Large data arrays?

Nick Craig-Wood nick at craig-wood.com
Thu Apr 23 07:30:04 EDT 2009


Ole Streicher <ole-usenet-spam at gmx.net> wrote:
>  for my application, I need to use quite large data arrays 
>  (100.000 x 4000 values) with floating point numbers where I need a fast
>  row-wise and column-wise access (main case: return a column with the sum 
>  over a number of selected rows, and vice versa).
> 
>  I would use the numpy array for that, but they seem to be
>  memory-resistent. So, one of these arrays would use about 1.6 GB
>  memory which far too much. So I was thinking about a memory mapped
>  file for that. As far as I understand, there is one in numpy.
> 
>  For this, I have two questions: 
> 
>  1. Are the "numpy.memmap" array unlimited in size (resp. only limited
>  by the maximal file size)? And are they part of the system's memory
>  limit (~3GB for 32bit systems)?

mmaps come out of your applications memory space, so out of that 3 GB
limit.  You don't need that much RAM of course but it does use up
address space.

>  2. Since I need row-wise as well as column-wise access, a simple usage
>  of a big array as memory mapped file will probably lead to a very poor
>  performance, since one of them would need to read values splattered
>  around the whole file. Are there any "plug and play" solutions for
>  that?
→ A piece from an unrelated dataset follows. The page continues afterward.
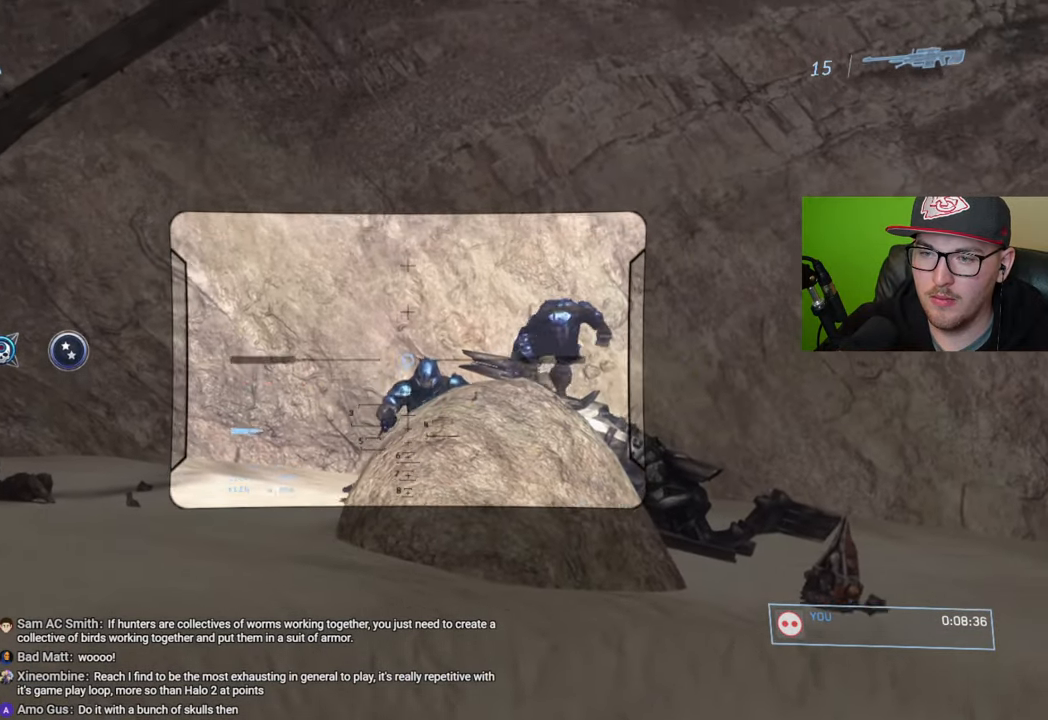
{"buttons": [], "left_stick": "center", "right_stick": "center", "events": [[166, "right_stick", "right"], [233, "left_stick", "center"], [416, "right_stick", "center"]]}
If not: what would be the best way to solve this problem? 
>  Probably, one needs to use someting like the "Morton layout" for the
>  data. Would one then build a subclass of memmap (or ndarray?) that
>  implements this specific layout? How would one do that? (Sorry, I am
>  still a beginner with respect to python).

Sorry don't know very much about numpy, but it occurs to me that you
could have two copies of your mmapped array, one the transpose of the
other which would then speed up the two access patterns enormously.

You needn't mmap the two arrays (files) at the same time either.